• Instructions to follow
Which lines of the entries below hold the word "Boolean"? Report each of them.

• Records for the exercise
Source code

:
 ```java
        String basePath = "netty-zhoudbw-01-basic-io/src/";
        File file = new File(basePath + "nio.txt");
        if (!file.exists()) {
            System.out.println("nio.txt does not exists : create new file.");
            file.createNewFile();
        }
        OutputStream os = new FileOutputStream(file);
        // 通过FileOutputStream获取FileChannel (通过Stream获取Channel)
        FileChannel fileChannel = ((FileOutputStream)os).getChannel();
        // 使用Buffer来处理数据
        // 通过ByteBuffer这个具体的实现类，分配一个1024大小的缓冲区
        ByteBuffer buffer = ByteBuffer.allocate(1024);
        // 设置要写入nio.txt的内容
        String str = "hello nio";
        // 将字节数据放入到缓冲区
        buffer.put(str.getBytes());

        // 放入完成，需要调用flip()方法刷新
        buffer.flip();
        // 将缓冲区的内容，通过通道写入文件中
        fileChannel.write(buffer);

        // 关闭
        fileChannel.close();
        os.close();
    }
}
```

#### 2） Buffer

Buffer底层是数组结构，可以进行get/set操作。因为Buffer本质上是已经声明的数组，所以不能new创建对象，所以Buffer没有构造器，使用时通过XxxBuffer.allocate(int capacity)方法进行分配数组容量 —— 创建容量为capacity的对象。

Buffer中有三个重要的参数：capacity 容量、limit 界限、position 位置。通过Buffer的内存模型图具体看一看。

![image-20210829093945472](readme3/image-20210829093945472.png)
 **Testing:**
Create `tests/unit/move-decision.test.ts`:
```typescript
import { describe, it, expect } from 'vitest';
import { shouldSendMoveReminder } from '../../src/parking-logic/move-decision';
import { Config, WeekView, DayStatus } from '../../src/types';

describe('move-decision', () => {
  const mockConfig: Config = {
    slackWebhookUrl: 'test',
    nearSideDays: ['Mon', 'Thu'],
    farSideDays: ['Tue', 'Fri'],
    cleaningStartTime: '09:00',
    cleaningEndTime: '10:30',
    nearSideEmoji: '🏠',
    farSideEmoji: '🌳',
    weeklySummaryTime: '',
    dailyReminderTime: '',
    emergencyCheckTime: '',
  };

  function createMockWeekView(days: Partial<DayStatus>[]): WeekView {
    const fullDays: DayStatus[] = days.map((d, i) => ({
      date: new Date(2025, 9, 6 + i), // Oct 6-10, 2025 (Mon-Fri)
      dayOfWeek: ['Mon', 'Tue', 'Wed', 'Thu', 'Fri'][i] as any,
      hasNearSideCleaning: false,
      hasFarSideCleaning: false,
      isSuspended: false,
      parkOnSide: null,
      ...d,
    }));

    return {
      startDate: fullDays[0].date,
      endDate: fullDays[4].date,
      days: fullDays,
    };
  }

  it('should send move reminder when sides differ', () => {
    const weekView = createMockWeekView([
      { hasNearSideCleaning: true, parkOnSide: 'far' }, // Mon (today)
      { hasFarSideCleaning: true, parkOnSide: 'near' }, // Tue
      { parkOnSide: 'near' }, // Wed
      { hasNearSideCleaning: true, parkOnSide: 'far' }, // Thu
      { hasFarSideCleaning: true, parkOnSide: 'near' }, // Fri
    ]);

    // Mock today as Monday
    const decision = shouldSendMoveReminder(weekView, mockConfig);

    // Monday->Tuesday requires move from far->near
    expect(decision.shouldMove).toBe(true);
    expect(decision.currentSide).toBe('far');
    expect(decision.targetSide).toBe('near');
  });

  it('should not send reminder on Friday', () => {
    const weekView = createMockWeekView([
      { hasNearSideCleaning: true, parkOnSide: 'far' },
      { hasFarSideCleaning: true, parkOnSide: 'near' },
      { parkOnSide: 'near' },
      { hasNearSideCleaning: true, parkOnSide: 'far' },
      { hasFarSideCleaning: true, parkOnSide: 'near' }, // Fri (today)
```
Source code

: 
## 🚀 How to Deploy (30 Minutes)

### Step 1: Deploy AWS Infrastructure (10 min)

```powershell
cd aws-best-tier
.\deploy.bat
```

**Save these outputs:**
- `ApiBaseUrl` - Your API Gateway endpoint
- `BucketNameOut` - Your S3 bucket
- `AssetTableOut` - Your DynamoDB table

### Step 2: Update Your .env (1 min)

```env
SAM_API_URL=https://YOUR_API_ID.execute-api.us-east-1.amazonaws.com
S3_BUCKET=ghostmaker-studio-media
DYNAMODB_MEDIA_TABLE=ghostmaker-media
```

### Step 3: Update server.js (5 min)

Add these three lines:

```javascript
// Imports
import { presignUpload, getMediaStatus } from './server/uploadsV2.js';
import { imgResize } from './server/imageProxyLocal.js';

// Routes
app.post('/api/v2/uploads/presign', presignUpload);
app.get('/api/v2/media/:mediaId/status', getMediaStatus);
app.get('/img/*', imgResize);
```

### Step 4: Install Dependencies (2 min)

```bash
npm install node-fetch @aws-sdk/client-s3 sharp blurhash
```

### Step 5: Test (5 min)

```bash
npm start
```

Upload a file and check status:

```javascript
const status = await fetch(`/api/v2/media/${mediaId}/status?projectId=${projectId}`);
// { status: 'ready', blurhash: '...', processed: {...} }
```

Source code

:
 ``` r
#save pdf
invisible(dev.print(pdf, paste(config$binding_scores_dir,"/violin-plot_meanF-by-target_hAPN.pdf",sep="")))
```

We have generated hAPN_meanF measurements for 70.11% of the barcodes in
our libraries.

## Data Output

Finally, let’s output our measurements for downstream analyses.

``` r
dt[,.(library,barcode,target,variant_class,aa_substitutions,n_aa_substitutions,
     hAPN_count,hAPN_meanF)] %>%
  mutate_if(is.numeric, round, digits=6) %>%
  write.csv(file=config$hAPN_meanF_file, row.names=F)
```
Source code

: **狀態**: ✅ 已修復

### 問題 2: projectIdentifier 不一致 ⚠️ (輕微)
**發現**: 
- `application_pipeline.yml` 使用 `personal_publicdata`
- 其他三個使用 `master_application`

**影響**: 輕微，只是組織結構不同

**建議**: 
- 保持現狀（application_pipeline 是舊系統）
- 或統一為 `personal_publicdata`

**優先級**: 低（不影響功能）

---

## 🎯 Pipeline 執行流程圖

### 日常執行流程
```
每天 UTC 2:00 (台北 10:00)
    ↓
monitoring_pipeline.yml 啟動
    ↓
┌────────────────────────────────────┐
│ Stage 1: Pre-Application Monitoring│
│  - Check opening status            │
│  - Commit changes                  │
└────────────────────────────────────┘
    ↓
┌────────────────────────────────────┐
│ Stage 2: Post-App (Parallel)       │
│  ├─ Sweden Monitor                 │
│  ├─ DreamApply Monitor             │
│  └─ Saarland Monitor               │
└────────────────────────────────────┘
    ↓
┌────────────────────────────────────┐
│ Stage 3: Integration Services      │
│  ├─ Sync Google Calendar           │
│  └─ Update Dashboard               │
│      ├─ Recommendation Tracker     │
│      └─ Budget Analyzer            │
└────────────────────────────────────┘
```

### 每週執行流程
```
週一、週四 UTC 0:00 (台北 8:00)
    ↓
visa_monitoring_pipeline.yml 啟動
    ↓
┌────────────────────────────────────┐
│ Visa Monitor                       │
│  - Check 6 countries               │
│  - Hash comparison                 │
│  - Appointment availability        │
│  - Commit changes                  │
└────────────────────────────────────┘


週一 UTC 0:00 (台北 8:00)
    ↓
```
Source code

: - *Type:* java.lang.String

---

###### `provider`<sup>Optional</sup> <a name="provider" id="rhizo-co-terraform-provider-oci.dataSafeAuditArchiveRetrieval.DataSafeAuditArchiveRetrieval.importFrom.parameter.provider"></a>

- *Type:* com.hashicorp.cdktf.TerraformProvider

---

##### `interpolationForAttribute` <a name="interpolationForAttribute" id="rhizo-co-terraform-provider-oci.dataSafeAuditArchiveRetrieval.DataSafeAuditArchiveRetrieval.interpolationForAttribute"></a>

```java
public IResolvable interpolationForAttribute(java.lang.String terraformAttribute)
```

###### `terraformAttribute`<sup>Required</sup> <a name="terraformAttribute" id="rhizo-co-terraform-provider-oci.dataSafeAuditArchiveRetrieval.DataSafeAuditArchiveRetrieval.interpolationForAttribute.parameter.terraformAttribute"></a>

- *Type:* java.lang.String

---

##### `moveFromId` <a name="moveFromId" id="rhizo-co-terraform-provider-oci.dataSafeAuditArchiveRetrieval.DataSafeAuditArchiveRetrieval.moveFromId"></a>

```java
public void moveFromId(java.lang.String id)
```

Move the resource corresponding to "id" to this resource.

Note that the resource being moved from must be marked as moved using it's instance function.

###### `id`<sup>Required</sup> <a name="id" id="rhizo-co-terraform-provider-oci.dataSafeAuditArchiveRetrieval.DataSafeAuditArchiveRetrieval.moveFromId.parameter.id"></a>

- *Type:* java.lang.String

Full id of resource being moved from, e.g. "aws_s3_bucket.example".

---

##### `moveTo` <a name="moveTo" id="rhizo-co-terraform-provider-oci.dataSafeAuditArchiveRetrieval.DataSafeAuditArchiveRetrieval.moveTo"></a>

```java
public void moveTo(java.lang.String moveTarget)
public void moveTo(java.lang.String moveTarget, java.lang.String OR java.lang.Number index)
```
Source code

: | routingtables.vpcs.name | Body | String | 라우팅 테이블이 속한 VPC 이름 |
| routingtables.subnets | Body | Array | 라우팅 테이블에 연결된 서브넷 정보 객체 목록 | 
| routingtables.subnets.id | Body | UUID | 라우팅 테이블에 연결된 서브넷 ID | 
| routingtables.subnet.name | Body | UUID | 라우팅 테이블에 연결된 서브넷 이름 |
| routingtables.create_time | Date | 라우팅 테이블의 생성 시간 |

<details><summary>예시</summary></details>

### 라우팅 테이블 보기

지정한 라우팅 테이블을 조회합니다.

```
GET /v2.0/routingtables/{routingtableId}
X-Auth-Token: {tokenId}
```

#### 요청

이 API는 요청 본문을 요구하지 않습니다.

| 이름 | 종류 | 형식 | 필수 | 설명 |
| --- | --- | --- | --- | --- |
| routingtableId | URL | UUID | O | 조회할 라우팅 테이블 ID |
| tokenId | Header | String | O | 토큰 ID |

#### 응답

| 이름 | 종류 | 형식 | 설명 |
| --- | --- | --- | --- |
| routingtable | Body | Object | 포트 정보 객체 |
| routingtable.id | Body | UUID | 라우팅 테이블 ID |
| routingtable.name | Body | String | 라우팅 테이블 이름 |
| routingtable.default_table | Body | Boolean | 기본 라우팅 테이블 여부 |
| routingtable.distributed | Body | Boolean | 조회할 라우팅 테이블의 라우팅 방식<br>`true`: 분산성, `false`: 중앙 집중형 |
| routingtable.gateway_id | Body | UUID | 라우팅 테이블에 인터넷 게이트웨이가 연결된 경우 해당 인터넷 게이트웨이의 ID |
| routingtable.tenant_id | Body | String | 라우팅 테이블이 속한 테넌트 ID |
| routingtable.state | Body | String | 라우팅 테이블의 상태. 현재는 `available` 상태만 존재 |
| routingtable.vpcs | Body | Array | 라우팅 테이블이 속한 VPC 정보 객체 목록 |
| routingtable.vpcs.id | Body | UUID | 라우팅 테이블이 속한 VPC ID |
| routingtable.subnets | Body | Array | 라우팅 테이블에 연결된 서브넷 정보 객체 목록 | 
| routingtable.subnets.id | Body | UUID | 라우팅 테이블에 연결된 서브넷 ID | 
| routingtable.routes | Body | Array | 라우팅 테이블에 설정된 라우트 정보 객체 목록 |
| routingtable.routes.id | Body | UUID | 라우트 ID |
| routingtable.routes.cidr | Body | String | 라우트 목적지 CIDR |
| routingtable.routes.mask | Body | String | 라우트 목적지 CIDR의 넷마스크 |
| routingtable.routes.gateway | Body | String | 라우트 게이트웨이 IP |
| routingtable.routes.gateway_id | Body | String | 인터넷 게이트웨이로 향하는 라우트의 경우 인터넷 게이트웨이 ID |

• Output of the task
| routingtable.default_table | Body | Boolean | 기본 라우팅 테이블 여부 |
| routingtable.distributed | Body | Boolean | 조회할 라우팅 테이블의 라우팅 방식<br>`true`: 분산성, `false`: 중앙 집중형 |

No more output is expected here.